I recommend never sending the full images to the 'RIO at all. Use the pi (open CV is a good way to go) to process the images down to the key pieces of info that you need and send **those **to the roboRIO. If you want a visual for the driver, you can get CV to generate “schematics” of the full images and send these reduced images to the driver station using much less bandwidth (and/or higher frame rate) than if you send full images. The Canny edge detector is a great way to reduce an image to its key elements.
Is there a quick “getting started” guide for setting up network tables in C++ (for OpenCV)? I know where the blocks are in Labview, but I’ve never done them in C++
Awesome! I’ll look into the Pi2 more specifically.
Right, I have heard running vision processing code on the RoboRIO will slow it down. That’s why I was wondering about how to transfer the image data from the board to the RoboRIO.
I’ll suggest that you to run the existing vision examples and try the vision processing on the roboRIO. The roboRIO is many times faster than the PI2 and doesn’t require you to coordinate several processors, different implementations of network tables, etc.
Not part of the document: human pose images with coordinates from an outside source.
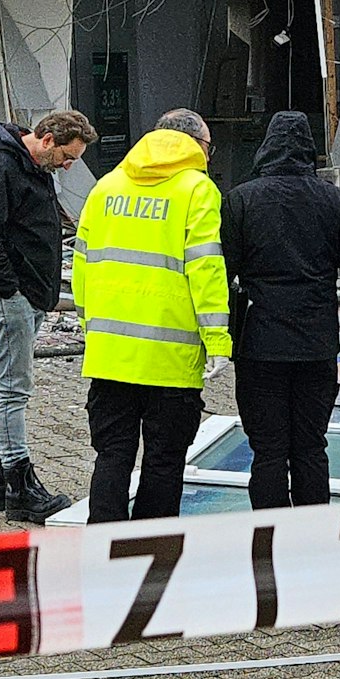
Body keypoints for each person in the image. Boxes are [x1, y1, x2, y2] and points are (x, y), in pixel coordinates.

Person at [72, 109, 230, 523]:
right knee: (163, 461)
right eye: (209, 147)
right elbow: (206, 269)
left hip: (109, 355)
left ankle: (102, 548)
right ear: (197, 145)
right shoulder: (198, 190)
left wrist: (94, 325)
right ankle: (150, 554)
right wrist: (218, 340)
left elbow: (82, 266)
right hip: (170, 357)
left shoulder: (105, 187)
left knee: (112, 455)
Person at [222, 112, 340, 509]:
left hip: (259, 343)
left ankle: (271, 541)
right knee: (310, 447)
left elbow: (222, 273)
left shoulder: (241, 199)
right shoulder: (334, 200)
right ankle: (314, 540)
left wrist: (222, 333)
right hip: (316, 341)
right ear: (310, 149)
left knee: (269, 450)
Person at [0, 109, 96, 524]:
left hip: (25, 291)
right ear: (48, 140)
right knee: (14, 390)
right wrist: (9, 289)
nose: (69, 166)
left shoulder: (27, 165)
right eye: (68, 158)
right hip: (12, 294)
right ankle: (21, 485)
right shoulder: (0, 166)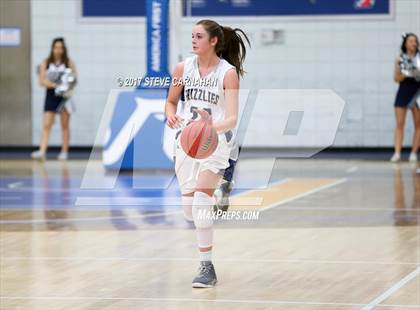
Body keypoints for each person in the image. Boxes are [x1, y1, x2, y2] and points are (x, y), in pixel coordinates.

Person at [165, 19, 249, 287]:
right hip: (187, 142)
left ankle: (206, 267)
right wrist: (170, 117)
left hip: (215, 142)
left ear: (213, 41)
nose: (193, 40)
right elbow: (170, 102)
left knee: (201, 204)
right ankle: (223, 186)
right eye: (192, 36)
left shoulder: (228, 74)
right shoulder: (183, 68)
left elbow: (233, 118)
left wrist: (211, 126)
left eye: (199, 36)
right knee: (189, 211)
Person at [31, 37, 77, 160]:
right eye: (56, 47)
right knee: (47, 124)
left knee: (65, 125)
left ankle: (64, 151)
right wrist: (56, 85)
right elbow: (41, 81)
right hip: (51, 95)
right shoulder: (46, 62)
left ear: (64, 49)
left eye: (61, 48)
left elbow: (74, 79)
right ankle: (42, 150)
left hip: (64, 97)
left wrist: (66, 86)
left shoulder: (69, 62)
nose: (58, 50)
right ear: (52, 48)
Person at [391, 33, 420, 162]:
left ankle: (413, 153)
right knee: (399, 124)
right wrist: (404, 70)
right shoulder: (400, 58)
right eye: (410, 41)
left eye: (415, 41)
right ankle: (397, 153)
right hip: (404, 91)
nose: (413, 43)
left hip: (417, 92)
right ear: (405, 43)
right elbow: (396, 78)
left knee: (418, 124)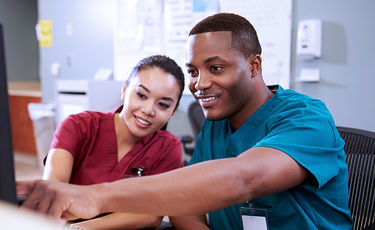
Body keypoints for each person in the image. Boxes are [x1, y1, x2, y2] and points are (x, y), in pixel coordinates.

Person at [17, 13, 353, 230]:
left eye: (215, 68)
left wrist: (97, 196)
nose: (200, 83)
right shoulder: (217, 126)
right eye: (193, 71)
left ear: (254, 65)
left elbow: (243, 178)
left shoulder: (307, 119)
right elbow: (185, 207)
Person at [41, 55, 185, 229]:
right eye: (141, 95)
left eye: (163, 105)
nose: (148, 110)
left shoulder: (168, 147)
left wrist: (84, 227)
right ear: (124, 90)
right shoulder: (78, 126)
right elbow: (52, 192)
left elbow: (151, 214)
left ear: (173, 111)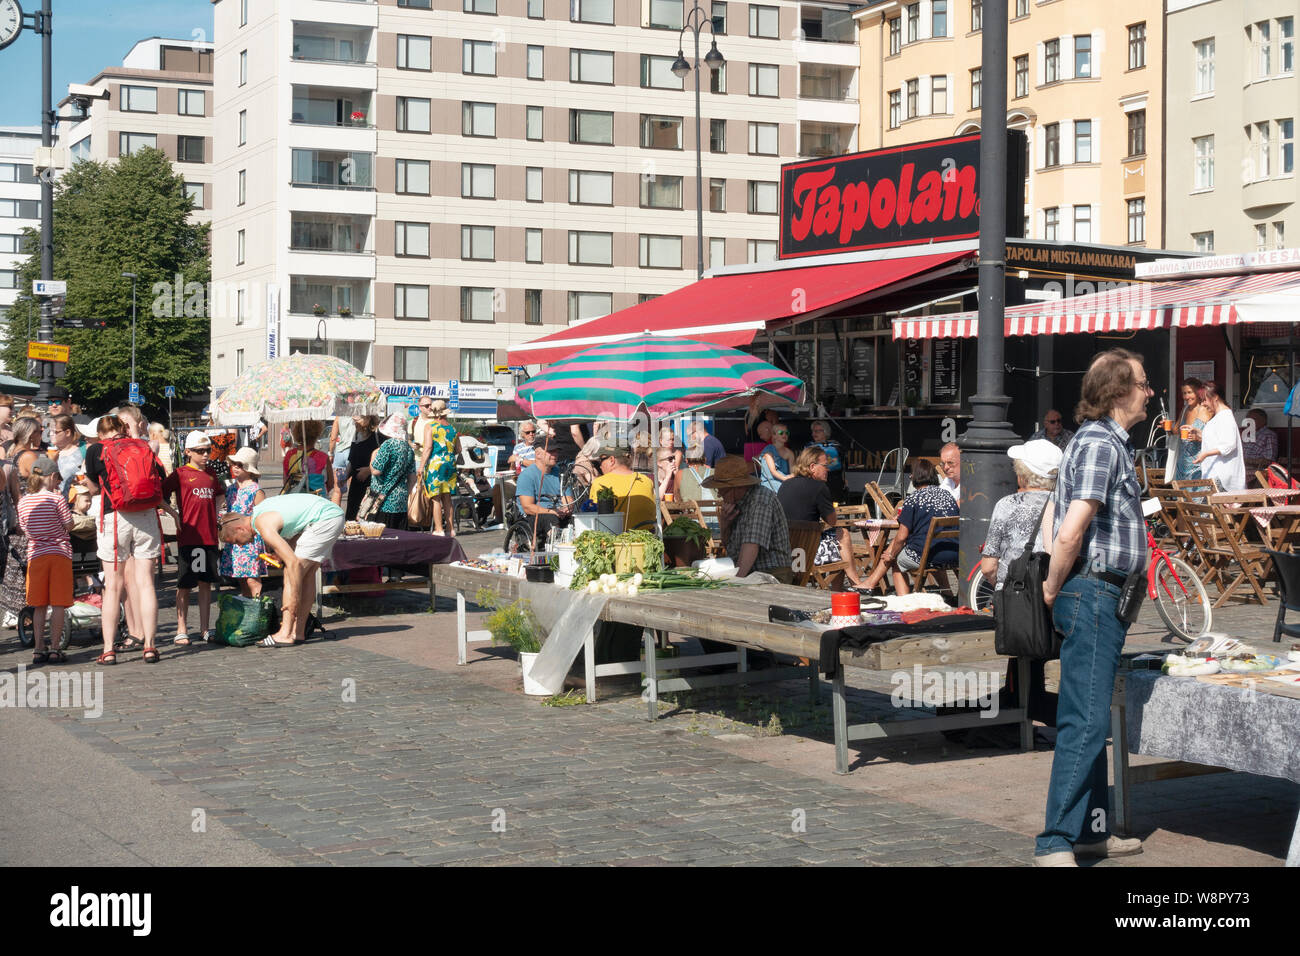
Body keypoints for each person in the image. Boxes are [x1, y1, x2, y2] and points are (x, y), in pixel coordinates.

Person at [1035, 348, 1150, 866]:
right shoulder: (1102, 443)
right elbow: (1072, 527)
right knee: (1084, 720)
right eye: (1144, 384)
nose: (1150, 392)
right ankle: (1055, 841)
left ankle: (1089, 831)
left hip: (1105, 594)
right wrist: (1054, 586)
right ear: (1119, 391)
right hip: (1094, 591)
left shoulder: (1106, 442)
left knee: (1091, 714)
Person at [84, 414, 166, 664]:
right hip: (146, 516)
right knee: (146, 584)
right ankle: (150, 646)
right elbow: (159, 477)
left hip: (115, 516)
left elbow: (93, 488)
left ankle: (108, 649)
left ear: (100, 434)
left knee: (113, 586)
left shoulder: (96, 449)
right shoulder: (143, 446)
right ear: (124, 429)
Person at [219, 494, 345, 646]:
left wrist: (293, 600)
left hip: (325, 519)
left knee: (290, 572)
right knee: (309, 573)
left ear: (239, 529)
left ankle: (285, 633)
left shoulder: (262, 524)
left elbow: (293, 563)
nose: (240, 545)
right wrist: (279, 554)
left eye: (236, 541)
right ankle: (298, 633)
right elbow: (300, 523)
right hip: (331, 516)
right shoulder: (259, 512)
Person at [859, 459, 959, 595]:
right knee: (932, 548)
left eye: (911, 474)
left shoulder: (914, 499)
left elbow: (901, 537)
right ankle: (947, 594)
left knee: (896, 560)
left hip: (929, 557)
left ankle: (904, 600)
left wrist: (890, 555)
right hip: (954, 553)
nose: (910, 476)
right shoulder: (947, 496)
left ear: (915, 476)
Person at [777, 447, 868, 588]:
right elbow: (832, 521)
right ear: (813, 467)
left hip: (785, 550)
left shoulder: (785, 485)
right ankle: (855, 583)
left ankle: (843, 589)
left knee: (836, 545)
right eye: (825, 466)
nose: (828, 470)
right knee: (842, 534)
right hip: (808, 552)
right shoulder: (819, 487)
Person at [163, 431, 221, 644]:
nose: (205, 455)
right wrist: (174, 513)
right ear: (188, 452)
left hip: (209, 537)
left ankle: (205, 628)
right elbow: (159, 495)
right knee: (185, 584)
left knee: (205, 583)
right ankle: (181, 628)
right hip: (189, 536)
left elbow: (220, 492)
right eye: (200, 451)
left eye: (208, 450)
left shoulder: (212, 473)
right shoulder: (180, 473)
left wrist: (216, 511)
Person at [980, 440, 1063, 589]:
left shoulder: (1007, 504)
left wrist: (1003, 589)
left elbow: (988, 568)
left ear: (1023, 472)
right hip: (1056, 591)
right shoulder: (1067, 504)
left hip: (1015, 593)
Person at [702, 455, 792, 581]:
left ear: (736, 487)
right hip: (750, 571)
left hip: (771, 573)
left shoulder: (760, 499)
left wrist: (736, 582)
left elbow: (751, 545)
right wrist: (725, 524)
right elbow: (729, 546)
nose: (719, 494)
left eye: (721, 489)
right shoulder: (738, 502)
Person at [19, 456, 74, 665]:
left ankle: (38, 648)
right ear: (52, 476)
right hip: (59, 554)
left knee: (39, 604)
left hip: (36, 555)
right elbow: (68, 525)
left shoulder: (24, 502)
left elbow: (25, 529)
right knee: (59, 603)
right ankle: (55, 648)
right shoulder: (56, 499)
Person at [220, 447, 266, 598]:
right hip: (234, 537)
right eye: (233, 463)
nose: (235, 467)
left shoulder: (255, 490)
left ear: (249, 468)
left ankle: (258, 607)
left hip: (250, 539)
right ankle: (247, 607)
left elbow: (261, 517)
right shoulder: (231, 489)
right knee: (240, 578)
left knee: (252, 579)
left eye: (239, 464)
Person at [515, 441, 571, 546]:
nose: (555, 454)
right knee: (550, 518)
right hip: (533, 516)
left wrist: (567, 508)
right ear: (538, 454)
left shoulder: (561, 474)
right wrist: (551, 511)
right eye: (550, 451)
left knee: (577, 516)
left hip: (557, 512)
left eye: (556, 451)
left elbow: (568, 498)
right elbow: (527, 507)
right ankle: (557, 549)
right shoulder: (527, 475)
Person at [1192, 382, 1246, 492]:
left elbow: (1229, 445)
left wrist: (1205, 454)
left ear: (1215, 397)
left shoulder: (1225, 416)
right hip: (1216, 474)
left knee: (1216, 508)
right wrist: (1199, 433)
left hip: (1222, 477)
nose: (1203, 404)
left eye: (1204, 400)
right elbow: (1217, 440)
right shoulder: (1219, 416)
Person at [368, 413, 418, 530]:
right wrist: (406, 493)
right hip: (401, 499)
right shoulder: (408, 449)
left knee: (382, 536)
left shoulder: (388, 445)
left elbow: (376, 470)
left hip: (383, 500)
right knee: (398, 536)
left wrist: (372, 457)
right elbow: (412, 478)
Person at [588, 447, 657, 530]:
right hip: (648, 538)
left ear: (611, 460)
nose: (600, 466)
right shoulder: (646, 481)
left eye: (601, 460)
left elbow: (592, 517)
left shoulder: (599, 483)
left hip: (615, 539)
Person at [419, 400, 458, 536]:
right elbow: (458, 449)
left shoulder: (430, 426)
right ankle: (451, 529)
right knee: (447, 498)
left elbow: (428, 448)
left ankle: (439, 529)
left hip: (435, 465)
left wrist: (421, 467)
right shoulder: (452, 428)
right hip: (450, 464)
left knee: (436, 498)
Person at [284, 420, 340, 504]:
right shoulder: (323, 457)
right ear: (317, 434)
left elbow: (285, 481)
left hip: (294, 500)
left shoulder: (289, 455)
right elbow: (330, 484)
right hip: (317, 500)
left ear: (297, 434)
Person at [1172, 379, 1209, 481]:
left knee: (1197, 496)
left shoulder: (1206, 410)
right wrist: (1166, 428)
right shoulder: (1185, 409)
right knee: (1181, 496)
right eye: (1184, 393)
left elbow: (1215, 436)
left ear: (1198, 392)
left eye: (1189, 392)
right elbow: (1175, 431)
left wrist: (1200, 437)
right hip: (1182, 464)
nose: (1186, 397)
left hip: (1199, 464)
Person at [343, 415, 380, 520]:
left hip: (371, 485)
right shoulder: (356, 435)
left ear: (368, 419)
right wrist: (345, 475)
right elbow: (352, 460)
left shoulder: (377, 436)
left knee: (366, 517)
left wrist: (368, 470)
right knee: (351, 517)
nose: (355, 422)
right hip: (356, 485)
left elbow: (384, 459)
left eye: (358, 419)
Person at [808, 420, 846, 499]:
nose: (814, 434)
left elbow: (841, 465)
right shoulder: (809, 447)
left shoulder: (835, 446)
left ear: (825, 432)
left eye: (818, 431)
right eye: (813, 431)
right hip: (814, 483)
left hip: (833, 482)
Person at [51, 414, 84, 495]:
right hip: (52, 503)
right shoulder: (48, 453)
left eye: (55, 432)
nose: (51, 435)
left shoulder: (81, 453)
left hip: (73, 503)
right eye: (49, 431)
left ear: (67, 432)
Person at [1240, 408, 1278, 477]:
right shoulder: (1247, 434)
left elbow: (1269, 461)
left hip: (1256, 472)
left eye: (1253, 419)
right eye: (1247, 419)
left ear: (1263, 421)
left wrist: (1248, 461)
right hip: (1241, 468)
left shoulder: (1268, 435)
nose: (1249, 422)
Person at [758, 423, 795, 492]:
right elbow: (773, 472)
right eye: (781, 433)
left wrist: (792, 477)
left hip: (785, 481)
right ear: (774, 436)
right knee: (789, 490)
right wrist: (785, 478)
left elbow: (792, 471)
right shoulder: (768, 450)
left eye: (787, 432)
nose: (784, 435)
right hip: (769, 482)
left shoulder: (789, 453)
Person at [329, 414, 357, 499]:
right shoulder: (358, 416)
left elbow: (333, 438)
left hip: (340, 453)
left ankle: (336, 512)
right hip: (353, 452)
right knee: (354, 487)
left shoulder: (338, 417)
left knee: (338, 490)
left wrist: (331, 453)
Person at [656, 427, 682, 497]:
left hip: (672, 482)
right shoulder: (656, 453)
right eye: (668, 440)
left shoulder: (677, 453)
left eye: (673, 439)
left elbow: (674, 469)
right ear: (661, 441)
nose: (671, 442)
Once you have some experience with that, you can run a similar experiment on the PI2.
We have run a few examples already. We thought the results were slow and laggy. So, we wanted to try to find a faster and more reliable solution.
For what it’s worth, Greg’s suggestion is a very good one. Try the examples before running off on the secondary system quest…
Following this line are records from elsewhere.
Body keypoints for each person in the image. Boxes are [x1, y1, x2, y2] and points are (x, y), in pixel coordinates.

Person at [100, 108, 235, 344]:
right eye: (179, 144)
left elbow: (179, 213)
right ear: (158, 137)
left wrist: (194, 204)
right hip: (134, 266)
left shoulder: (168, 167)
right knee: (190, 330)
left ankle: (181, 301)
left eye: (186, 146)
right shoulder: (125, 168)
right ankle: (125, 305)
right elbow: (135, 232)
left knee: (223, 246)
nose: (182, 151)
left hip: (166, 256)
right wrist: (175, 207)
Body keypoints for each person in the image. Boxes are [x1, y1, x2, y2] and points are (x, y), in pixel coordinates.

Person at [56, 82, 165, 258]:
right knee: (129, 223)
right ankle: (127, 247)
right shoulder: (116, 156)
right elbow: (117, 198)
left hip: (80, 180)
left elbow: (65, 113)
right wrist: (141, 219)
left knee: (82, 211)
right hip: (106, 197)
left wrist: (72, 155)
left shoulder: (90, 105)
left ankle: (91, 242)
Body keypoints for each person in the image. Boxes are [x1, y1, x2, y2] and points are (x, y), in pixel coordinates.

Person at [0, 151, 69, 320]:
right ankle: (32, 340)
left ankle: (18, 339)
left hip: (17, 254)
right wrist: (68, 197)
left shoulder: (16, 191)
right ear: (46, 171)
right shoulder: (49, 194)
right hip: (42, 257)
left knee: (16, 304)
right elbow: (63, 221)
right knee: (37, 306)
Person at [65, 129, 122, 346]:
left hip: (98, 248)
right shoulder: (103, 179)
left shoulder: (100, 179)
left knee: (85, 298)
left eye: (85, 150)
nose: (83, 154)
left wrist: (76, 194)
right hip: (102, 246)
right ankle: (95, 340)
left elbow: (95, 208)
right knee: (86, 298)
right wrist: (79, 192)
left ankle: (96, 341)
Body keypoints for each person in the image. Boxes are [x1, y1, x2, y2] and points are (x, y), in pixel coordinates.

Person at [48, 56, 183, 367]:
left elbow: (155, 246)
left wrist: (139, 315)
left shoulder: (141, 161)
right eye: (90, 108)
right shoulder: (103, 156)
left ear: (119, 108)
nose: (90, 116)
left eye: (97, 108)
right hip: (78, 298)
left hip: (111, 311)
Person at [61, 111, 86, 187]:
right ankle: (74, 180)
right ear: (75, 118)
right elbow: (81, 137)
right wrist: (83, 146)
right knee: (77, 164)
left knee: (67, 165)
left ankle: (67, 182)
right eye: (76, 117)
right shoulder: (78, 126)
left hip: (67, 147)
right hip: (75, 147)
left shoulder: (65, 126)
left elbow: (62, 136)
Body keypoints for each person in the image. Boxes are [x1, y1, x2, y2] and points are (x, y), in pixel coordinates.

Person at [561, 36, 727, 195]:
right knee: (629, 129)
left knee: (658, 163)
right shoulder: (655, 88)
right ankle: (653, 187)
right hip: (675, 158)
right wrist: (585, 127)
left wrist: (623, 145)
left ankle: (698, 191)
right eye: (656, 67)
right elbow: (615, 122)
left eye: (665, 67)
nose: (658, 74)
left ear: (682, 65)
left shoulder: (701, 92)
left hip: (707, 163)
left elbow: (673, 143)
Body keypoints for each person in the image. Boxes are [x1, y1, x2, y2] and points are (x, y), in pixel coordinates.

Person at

However, if you are undeterred and wish to forge ahead and you want to send data between two systems then I would look at Network Tables (which has been heavily revised for this year) and I would possibly look at ROS. I2C and serial are also possibilities. You could also just send raw streams but there are bandwidth limitations and port restrictions to keep in mind (Read the rules).
Our team (900) has been doing a lot with vision processing. Last year we included an Nvidia Jetson TK1 on our robot that used a webcam and OpenCV to process the data. We used NetworkTables to send the data between the Jetson and the RoboRIO. We also proudly program our RoboRIO in LabVIEW.
EDIT: One more point to make. You don’t always NEED to process video. Sometimes a single image or a set of images will work just fine. Single frames are minuscule in comparison to video streams and a lot faster to process. For instance, this auto aim was done using single frame captures: https://www.youtube.com/watch?v=QT2OmzrAhPI
We just played around a bit with the NIViosion examples in Labview (Tutorial 8 in the “Tutorials” tab in Labview). I don’t really remember the specifics, but I just remember we were having trouble calibrating for the reflections of the plexiglass backs at competitions. I know a second board might not be the way to fix that, but I would also like to just tinker and experiment with a second board anyway.
FRC is a great place to experiment. If you have issues, PI or roboRIO, please post info and ask questions. Lots of folks will learn from it. And good luck.
we were getting 15 fps from 2 separate cameras at 640p on the odroid u3 in 2014 (were obviously not used much after the little FMS issue was found). I believe the company that makes them has moved on to make cheaper and more powerful alternatives now.
You really can get a lot more out of doing vision processing when running it on an independent board. Not only can you get better framerates, but you can test your code without using the roborio, and with a proper monitor.
We used a Jetson TK1 instead of a Pi last year since the code running on the Pi was a bit too slow.
While other have been talking about network tables, I would simply recommend serial. We used both serial ports for different purposes last year, remember that there is one on the case of the RIO and one in the MXP port.